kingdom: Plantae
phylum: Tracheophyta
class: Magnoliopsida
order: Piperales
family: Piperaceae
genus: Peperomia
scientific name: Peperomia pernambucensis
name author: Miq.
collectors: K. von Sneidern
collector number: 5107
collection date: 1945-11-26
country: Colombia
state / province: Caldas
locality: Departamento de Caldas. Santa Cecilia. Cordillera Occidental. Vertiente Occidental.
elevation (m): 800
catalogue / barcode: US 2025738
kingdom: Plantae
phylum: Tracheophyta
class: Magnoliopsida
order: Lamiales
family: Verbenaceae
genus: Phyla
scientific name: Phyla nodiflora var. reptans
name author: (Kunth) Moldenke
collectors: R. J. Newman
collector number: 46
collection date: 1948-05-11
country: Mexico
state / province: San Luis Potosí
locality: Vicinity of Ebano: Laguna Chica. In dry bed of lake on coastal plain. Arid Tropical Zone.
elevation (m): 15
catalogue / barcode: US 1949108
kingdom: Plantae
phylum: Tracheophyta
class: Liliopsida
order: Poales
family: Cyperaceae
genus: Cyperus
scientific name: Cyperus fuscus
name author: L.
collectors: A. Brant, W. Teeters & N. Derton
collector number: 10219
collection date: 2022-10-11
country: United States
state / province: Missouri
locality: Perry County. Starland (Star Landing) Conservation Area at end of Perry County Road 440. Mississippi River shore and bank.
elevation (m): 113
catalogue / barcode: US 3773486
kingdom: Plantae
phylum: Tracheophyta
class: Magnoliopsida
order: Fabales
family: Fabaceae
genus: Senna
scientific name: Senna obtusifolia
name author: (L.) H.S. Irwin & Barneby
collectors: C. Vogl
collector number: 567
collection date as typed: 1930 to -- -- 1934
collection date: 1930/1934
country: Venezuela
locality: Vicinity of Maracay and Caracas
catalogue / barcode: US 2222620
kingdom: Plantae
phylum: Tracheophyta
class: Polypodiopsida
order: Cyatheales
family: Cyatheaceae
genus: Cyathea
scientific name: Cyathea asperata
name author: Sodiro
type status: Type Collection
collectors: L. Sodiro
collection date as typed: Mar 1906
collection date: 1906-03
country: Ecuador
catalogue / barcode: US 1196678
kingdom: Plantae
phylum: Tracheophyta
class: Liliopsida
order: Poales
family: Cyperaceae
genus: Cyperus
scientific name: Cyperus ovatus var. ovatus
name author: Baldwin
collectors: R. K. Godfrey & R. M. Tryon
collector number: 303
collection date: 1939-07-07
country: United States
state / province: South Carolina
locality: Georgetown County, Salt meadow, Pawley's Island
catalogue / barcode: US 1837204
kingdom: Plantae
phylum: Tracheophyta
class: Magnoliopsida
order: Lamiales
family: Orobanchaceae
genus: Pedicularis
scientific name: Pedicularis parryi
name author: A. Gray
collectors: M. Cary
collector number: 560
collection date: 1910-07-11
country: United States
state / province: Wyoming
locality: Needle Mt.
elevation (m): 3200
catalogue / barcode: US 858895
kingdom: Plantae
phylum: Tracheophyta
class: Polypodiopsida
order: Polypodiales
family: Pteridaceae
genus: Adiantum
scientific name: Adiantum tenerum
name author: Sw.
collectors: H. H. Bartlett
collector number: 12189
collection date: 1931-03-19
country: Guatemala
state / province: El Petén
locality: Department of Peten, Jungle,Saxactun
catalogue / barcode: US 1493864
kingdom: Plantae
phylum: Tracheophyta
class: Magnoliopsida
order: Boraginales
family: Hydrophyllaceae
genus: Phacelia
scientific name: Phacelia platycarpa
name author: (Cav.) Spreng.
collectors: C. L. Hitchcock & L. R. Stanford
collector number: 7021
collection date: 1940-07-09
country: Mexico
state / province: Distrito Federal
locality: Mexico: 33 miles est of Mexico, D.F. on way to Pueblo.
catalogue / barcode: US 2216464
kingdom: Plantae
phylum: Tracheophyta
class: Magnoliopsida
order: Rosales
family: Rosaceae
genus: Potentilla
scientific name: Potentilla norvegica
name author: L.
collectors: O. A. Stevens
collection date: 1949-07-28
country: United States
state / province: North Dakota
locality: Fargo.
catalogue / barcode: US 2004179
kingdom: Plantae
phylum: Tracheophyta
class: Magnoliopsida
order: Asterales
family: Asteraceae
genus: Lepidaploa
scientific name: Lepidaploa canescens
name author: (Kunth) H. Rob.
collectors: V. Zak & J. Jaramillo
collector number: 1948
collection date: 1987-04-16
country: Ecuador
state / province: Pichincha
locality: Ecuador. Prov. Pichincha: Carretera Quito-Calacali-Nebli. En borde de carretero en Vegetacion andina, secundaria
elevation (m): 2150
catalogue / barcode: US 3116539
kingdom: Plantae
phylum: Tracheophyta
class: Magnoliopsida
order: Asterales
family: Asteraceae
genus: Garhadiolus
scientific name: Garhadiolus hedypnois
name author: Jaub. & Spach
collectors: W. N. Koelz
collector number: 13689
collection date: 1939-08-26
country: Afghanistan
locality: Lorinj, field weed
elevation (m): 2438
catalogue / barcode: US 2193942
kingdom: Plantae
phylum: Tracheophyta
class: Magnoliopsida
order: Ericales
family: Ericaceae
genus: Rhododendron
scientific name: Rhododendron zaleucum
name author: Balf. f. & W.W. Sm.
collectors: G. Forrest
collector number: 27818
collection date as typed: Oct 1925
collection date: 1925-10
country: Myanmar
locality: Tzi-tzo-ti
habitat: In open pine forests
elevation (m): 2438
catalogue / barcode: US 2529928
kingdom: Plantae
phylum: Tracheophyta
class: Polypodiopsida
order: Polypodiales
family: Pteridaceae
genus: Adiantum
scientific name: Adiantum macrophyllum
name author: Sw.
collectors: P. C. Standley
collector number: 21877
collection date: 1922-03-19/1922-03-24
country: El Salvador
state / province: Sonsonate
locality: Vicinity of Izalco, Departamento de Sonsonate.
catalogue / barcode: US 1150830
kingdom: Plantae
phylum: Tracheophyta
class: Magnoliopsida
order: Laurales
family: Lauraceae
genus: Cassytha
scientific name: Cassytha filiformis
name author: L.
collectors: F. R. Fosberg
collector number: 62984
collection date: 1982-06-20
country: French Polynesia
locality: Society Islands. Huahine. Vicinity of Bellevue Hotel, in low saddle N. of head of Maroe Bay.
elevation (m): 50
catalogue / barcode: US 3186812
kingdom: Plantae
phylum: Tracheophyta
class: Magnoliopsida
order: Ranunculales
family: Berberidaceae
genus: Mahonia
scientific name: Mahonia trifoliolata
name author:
----
What is asked |
Copy out every line of all the records above, unchanged and in the same order.

The result |
kingdom: Plantae
phylum: Tracheophyta
class: Magnoliopsida
order: Piperales
family: Piperaceae
genus: Peperomia
scientific name: Peperomia pernambucensis
name author: Miq.
collectors: K. von Sneidern
collector number: 5107
collection date: 1945-11-26
country: Colombia
state / province: Caldas
locality: Departamento de Caldas. Santa Cecilia. Cordillera Occidental. Vertiente Occidental.
elevation (m): 800
catalogue / barcode: US 2025738
kingdom: Plantae
phylum: Tracheophyta
class: Magnoliopsida
order: Lamiales
family: Verbenaceae
genus: Phyla
scientific name: Phyla nodiflora var. reptans
name author: (Kunth) Moldenke
collectors: R. J. Newman
collector number: 46
collection date: 1948-05-11
country: Mexico
state / province: San Luis Potosí
locality: Vicinity of Ebano: Laguna Chica. In dry bed of lake on coastal plain. Arid Tropical Zone.
elevation (m): 15
catalogue / barcode: US 1949108
kingdom: Plantae
phylum: Tracheophyta
class: Liliopsida
order: Poales
family: Cyperaceae
genus: Cyperus
scientific name: Cyperus fuscus
name author: L.
collectors: A. Brant, W. Teeters & N. Derton
collector number: 10219
collection date: 2022-10-11
country: United States
state / province: Missouri
locality: Perry County. Starland (Star Landing) Conservation Area at end of Perry County Road 440. Mississippi River shore and bank.
elevation (m): 113
catalogue / barcode: US 3773486
kingdom: Plantae
phylum: Tracheophyta
class: Magnoliopsida
order: Fabales
family: Fabaceae
genus: Senna
scientific name: Senna obtusifolia
name author: (L.) H.S. Irwin & Barneby
collectors: C. Vogl
collector number: 567
collection date as typed: 1930 to -- -- 1934
collection date: 1930/1934
country: Venezuela
locality: Vicinity of Maracay and Caracas
catalogue / barcode: US 2222620
kingdom: Plantae
phylum: Tracheophyta
class: Polypodiopsida
order: Cyatheales
family: Cyatheaceae
genus: Cyathea
scientific name: Cyathea asperata
name author: Sodiro
type status: Type Collection
collectors: L. Sodiro
collection date as typed: Mar 1906
collection date: 1906-03
country: Ecuador
catalogue / barcode: US 1196678
kingdom: Plantae
phylum: Tracheophyta
class: Liliopsida
order: Poales
family: Cyperaceae
genus: Cyperus
scientific name: Cyperus ovatus var. ovatus
name author: Baldwin
collectors: R. K. Godfrey & R. M. Tryon
collector number: 303
collection date: 1939-07-07
country: United States
state / province: South Carolina
locality: Georgetown County, Salt meadow, Pawley's Island
catalogue / barcode: US 1837204
kingdom: Plantae
phylum: Tracheophyta
class: Magnoliopsida
order: Lamiales
family: Orobanchaceae
genus: Pedicularis
scientific name: Pedicularis parryi
name author: A. Gray
collectors: M. Cary
collector number: 560
collection date: 1910-07-11
country: United States
state / province: Wyoming
locality: Needle Mt.
elevation (m): 3200
catalogue / barcode: US 858895
kingdom: Plantae
phylum: Tracheophyta
class: Polypodiopsida
order: Polypodiales
family: Pteridaceae
genus: Adiantum
scientific name: Adiantum tenerum
name author: Sw.
collectors: H. H. Bartlett
collector number: 12189
collection date: 1931-03-19
country: Guatemala
state / province: El Petén
locality: Department of Peten, Jungle,Saxactun
catalogue / barcode: US 1493864
kingdom: Plantae
phylum: Tracheophyta
class: Magnoliopsida
order: Boraginales
family: Hydrophyllaceae
genus: Phacelia
scientific name: Phacelia platycarpa
name author: (Cav.) Spreng.
collectors: C. L. Hitchcock & L. R. Stanford
collector number: 7021
collection date: 1940-07-09
country: Mexico
state / province: Distrito Federal
locality: Mexico: 33 miles est of Mexico, D.F. on way to Pueblo.
catalogue / barcode: US 2216464
kingdom: Plantae
phylum: Tracheophyta
class: Magnoliopsida
order: Rosales
family: Rosaceae
genus: Potentilla
scientific name: Potentilla norvegica
name author: L.
collectors: O. A. Stevens
collection date: 1949-07-28
country: United States
state / province: North Dakota
locality: Fargo.
catalogue / barcode: US 2004179
kingdom: Plantae
phylum: Tracheophyta
class: Magnoliopsida
order: Asterales
family: Asteraceae
genus: Lepidaploa
scientific name: Lepidaploa canescens
name author: (Kunth) H. Rob.
collectors: V. Zak & J. Jaramillo
collector number: 1948
collection date: 1987-04-16
country: Ecuador
state / province: Pichincha
locality: Ecuador. Prov. Pichincha: Carretera Quito-Calacali-Nebli. En borde de carretero en Vegetacion andina, secundaria
elevation (m): 2150
catalogue / barcode: US 3116539
kingdom: Plantae
phylum: Tracheophyta
class: Magnoliopsida
order: Asterales
family: Asteraceae
genus: Garhadiolus
scientific name: Garhadiolus hedypnois
name author: Jaub. & Spach
collectors: W. N. Koelz
collector number: 13689
collection date: 1939-08-26
country: Afghanistan
locality: Lorinj, field weed
elevation (m): 2438
catalogue / barcode: US 2193942
kingdom: Plantae
phylum: Tracheophyta
class: Magnoliopsida
order: Ericales
family: Ericaceae
genus: Rhododendron
scientific name: Rhododendron zaleucum
name author: Balf. f. & W.W. Sm.
collectors: G. Forrest
collector number: 27818
collection date as typed: Oct 1925
collection date: 1925-10
country: Myanmar
locality: Tzi-tzo-ti
habitat: In open pine forests
elevation (m): 2438
catalogue / barcode: US 2529928
kingdom: Plantae
phylum: Tracheophyta
class: Polypodiopsida
order: Polypodiales
family: Pteridaceae
genus: Adiantum
scientific name: Adiantum macrophyllum
name author: Sw.
collectors: P. C. Standley
collector number: 21877
collection date: 1922-03-19/1922-03-24
country: El Salvador
state / province: Sonsonate
locality: Vicinity of Izalco, Departamento de Sonsonate.
catalogue / barcode: US 1150830
kingdom: Plantae
phylum: Tracheophyta
class: Magnoliopsida
order: Laurales
family: Lauraceae
genus: Cassytha
scientific name: Cassytha filiformis
name author: L.
collectors: F. R. Fosberg
collector number: 62984
collection date: 1982-06-20
country: French Polynesia
locality: Society Islands. Huahine. Vicinity of Bellevue Hotel, in low saddle N. of head of Maroe Bay.
elevation (m): 50
catalogue / barcode: US 3186812
kingdom: Plantae
phylum: Tracheophyta
class: Magnoliopsida
order: Ranunculales
family: Berberidaceae
genus: Mahonia
scientific name: Mahonia trifoliolata
name author:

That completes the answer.